Directed by: Al Bailey. Released: September 15, 2020 (on Digital & DVD). Runtime: 1h 25 min.
Some things don’t always go according to plan. That’s a statement filmmaker Al Bailey seems like he’d be familiar with, as his new documentary DTF really wanders from its original premise. The set-up is following his air pilot friend “Christian” as he flies around the world, hooking up with women on Tinder, and we see this in the first part of the film as “Christian’s” dates are documented.
He’s referred to as “Christian” because his real name is kept secret in the documentary, with his face blurred and his voice altered. The reason behind this becomes clear throughout, as some of Christian’s behaviour is shocking throughout the film. Some of it leans into the comedy of this documentary, but a lot of his behaviour ranges from icky to despicable as this goes away from that Tinder experiment and we start to learn that Christian has a serious problem.
The warped voice of Christian gets irritating throughout the film, but even if it was his regular voice, he would still get on my nerves. Christian’s too much of a schmuck to care about throughout the film, and the documentary does lose some focus throughout as it goes with the flow of its subject as it hops from different locations, like Los Angeles, San Diego, Colorado or Hong Kong, among others.

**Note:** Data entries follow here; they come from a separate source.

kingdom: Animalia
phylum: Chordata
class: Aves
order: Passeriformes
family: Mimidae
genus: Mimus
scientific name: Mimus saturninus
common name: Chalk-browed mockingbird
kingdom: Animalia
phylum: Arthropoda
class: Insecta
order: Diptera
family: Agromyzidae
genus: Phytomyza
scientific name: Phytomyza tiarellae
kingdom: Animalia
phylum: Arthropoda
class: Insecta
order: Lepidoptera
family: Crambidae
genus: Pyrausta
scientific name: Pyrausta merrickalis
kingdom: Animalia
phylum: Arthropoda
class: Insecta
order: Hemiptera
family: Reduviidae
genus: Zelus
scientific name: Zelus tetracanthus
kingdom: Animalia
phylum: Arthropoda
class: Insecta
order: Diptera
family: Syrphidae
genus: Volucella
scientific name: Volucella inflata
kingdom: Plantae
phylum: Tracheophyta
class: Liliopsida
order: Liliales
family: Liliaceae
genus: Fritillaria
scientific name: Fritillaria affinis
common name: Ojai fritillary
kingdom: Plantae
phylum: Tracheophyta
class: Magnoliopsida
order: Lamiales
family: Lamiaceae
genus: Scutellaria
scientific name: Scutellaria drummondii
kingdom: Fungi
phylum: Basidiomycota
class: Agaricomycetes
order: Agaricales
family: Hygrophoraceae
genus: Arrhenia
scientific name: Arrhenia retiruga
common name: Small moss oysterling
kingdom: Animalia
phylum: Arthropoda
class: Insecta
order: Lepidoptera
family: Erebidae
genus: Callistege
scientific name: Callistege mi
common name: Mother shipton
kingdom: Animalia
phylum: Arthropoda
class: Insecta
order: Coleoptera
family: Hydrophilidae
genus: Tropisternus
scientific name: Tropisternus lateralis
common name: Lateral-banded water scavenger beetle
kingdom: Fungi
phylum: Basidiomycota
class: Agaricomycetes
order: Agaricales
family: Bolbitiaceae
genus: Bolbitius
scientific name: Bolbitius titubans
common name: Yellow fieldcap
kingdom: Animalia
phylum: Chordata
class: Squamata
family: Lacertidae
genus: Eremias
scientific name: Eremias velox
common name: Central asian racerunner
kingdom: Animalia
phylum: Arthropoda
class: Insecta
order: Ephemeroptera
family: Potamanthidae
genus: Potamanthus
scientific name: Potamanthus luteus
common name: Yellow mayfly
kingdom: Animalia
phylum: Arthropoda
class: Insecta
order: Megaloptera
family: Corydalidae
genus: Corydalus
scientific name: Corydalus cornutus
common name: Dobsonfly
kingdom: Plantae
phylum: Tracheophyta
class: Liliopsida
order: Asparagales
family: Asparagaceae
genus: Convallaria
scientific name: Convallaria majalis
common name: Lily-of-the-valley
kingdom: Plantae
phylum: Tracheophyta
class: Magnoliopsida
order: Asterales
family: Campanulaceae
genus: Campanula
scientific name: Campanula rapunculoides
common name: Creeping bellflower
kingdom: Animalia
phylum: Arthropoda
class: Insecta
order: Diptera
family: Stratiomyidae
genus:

We get a behind-the-scenes aspect as Bailey talks with his producers and decides to continue the documentary and alter the focus as there are various points throughout the film where the production feels doomed, as Christian is such an unpredictable subject.
Since this was conceived as a participatory documentary from the get-go where Bailey would also be on-screen interviewing Christian about his experience, this all feels natural for the story. I did appreciate learning more about what filmmakers do when the subject of the documentary becomes drastically different, and Bailey handles it well. He adapts and overcomes, bringing different situations into the doc – like a sequence where Christian tries virtual reality porn as an attempt to solve his sex addiction. This is a scene that lends to the film’s natural comedy well.
Bailey brings a layer here as he’s so involved with the documentary himself, often sharing the screen with Christian and this just becomes a documentary about their own friendship and trying to survive this ordeal. It also becomes a question of where’s the line of how far you’re willing to let your friend go?
That becomes an interesting thing to explore, and another interesting aspect of this documentary is learning about the subculture of pilots who may act similarly and have problems with alcohol, drugs or sex, or all of the above. It makes us realize we don’t truly know who’s flying our planes when we’re on a flight (think Denzel Washington’s character in Flight about a pilot with alcohol abuse issues). This could have been a much bigger aspect of this documentary if the filmmakers were able to find anyone who would talk about that aspect, but they unfortunately were not.
You can tell how passionate Al Bailey is about this documentary at the beginning, and in his “performance” I got the sense of his disappointment of how far this has strayed from his original vision of it being a lite documentary about finding love across the world with the swipe of a finger, and how a dating app can bring people closer together. (With that said, more interviews with Tinder users than the very brief ones used would have added a welcome dimension.) I could also feel Bailey’s frustration with his friend.
This frustration leads to Bailey’s enthusiasm for the film waning – as he states – and when that happened, my enthusiasm waned, too, as Bailey is such an active player in this film, too. There’s a point in DTF where it starts to feel negative with some of the entertainment value gone, turning into a doc exploring addiction. It becomes real world and I was not expecting that when I heard the premise. This is still a strong film, but being forced to go away from that Tinder aspect makes it lose its power of what it’s truly trying to say.